International › APA

Partners join hands to tackle water crisis in cholera-weary Zimbabwe

A decade after the 2008 cholera outbreak that affected more than 100,000 people in Zimbabwe, leaving at least 4,200 of them dead, conditions that allowed the cholera epidemic to flourish still exist in most of the southern African country’s urban areas.A damning 60-page Human Rights Watch (HRW) report titled “Troubled Water: Burst Pipes, Contaminated Wells, and Open Defecation in Zimbabwe’s Capital,” released in November 2013, described how limited access to potable water and sanitation services was forcing citizens to resort to using water from unprotected sources and other unhygienic practices such as open defecation.

This situation is set to change as Zimbabwe is among those countries that are benefiting from the “Cities of the Future” programme, an initiative of the Africa Water Facility (AWF) together with global development partners that include the African Development Bank (AfDB) and Global Water Partnership (GWP).

Marondera Municipality – a town of about 65,000 residents located about 75km east of the capital Harare – was chosen by the government of Zimbabwe to receive the support for the development of an integrated water and sanitation master plan that would become a model for the whole country.

Project engineer Thami Mpala said on Friday the Marondera pilot project is the first of its kind in the country, where they are developing nature-based solutions by managing resources in a sustainable and integrated way.

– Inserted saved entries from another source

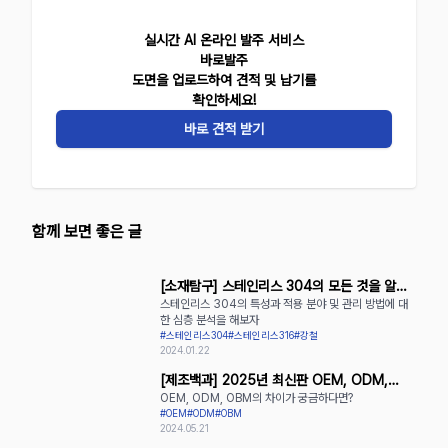
실시간 AI 온라인 발주 서비스
바로발주
도면을 업로드하여 견적 및 납기를
확인하세요!
바로 견적 받기
함께 보면 좋은 글
[소재탐구] 스테인리스 304의 모든 것을 알아
스테인리스 304의 특성과 적용 분야 및 관리 방법에 대
보자
한 심층 분석을 해보자
#스테인리스304
#스테인리스316
#강철
2024.01.22
[제조백과] 2025년 최신판 OEM, ODM,
OEM, ODM, OBM의 차이가 궁금하다면?
OBM의 장단점 완벽 정리
#OEM
#ODM
#OBM
2024.05.21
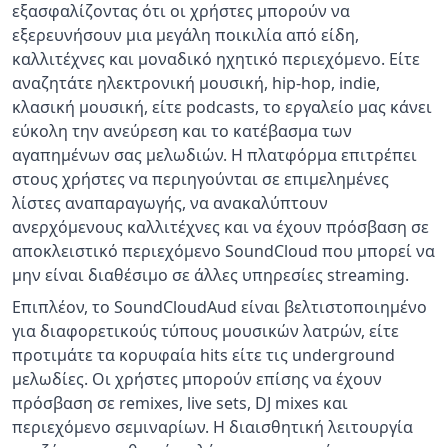
εξασφαλίζοντας ότι οι χρήστες μπορούν να
εξερευνήσουν μια μεγάλη ποικιλία από είδη,
καλλιτέχνες και μοναδικό ηχητικό περιεχόμενο. Είτε
αναζητάτε ηλεκτρονική μουσική, hip-hop, indie,
κλασική μουσική, είτε podcasts, το εργαλείο μας κάνει
εύκολη την ανεύρεση και το κατέβασμα των
αγαπημένων σας μελωδιών. Η πλατφόρμα επιτρέπει
στους χρήστες να περιηγούνται σε επιμελημένες
λίστες αναπαραγωγής, να ανακαλύπτουν
ανερχόμενους καλλιτέχνες και να έχουν πρόσβαση σε
αποκλειστικό περιεχόμενο SoundCloud που μπορεί να
μην είναι διαθέσιμο σε άλλες υπηρεσίες streaming.
Επιπλέον, το SoundCloudAud είναι βελτιστοποιημένο
για διαφορετικούς τύπους μουσικών λατρών, είτε
προτιμάτε τα κορυφαία hits είτε τις underground
μελωδίες. Οι χρήστες μπορούν επίσης να έχουν
πρόσβαση σε remixes, live sets, DJ mixes και
περιεχόμενο σεμιναρίων. Η διαισθητική λειτουργία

“The Marondera Integrated Urban Water Management Master Plan is a project that involves the rehabilitation of water and sewer infrastructure within Marondera and also provides innovative plans for the smart management of water resources through adopting an integrated approach where nature based solutions are used,” Mpala said.

The project has received €2.3million (US$2.6 million) from AfDB, the government of Zimbabwe and GWP.

“The integrated approach looks at water, storm water, wastewater, and solid waste holistically whilst also capacitating institutions and fostering stakeholder engagement,” Mpala added.

Marondera Town Clerk Josiah Musuwo said the municipality, which – like all others in the country – is hamstrung by financial challenges, would benefit from the project greatly in the sense that there will be immediate rehabilitation of critical water and sewer services that were previously strained due to aging of infrastructure and lack of maintenance.

“The people of Marondera will also benefit through various outcomes of the project such as small business income generating projects within the catchment that embrace the spirit of the integrated approach and using waste as a resource for the sustainable management of our resources,” Musuwo said.

He added that through this project Zimbabwe would have a cleaner environment, and a smart integrated way of managing our natural resources for the benefit of present and future generations.

The project is a direct response to the findings of HRW whose report recommended that the government take steps in ensuring access to water and sanitation facilities by all citizens through investing in low-cost sanitation and water strategies.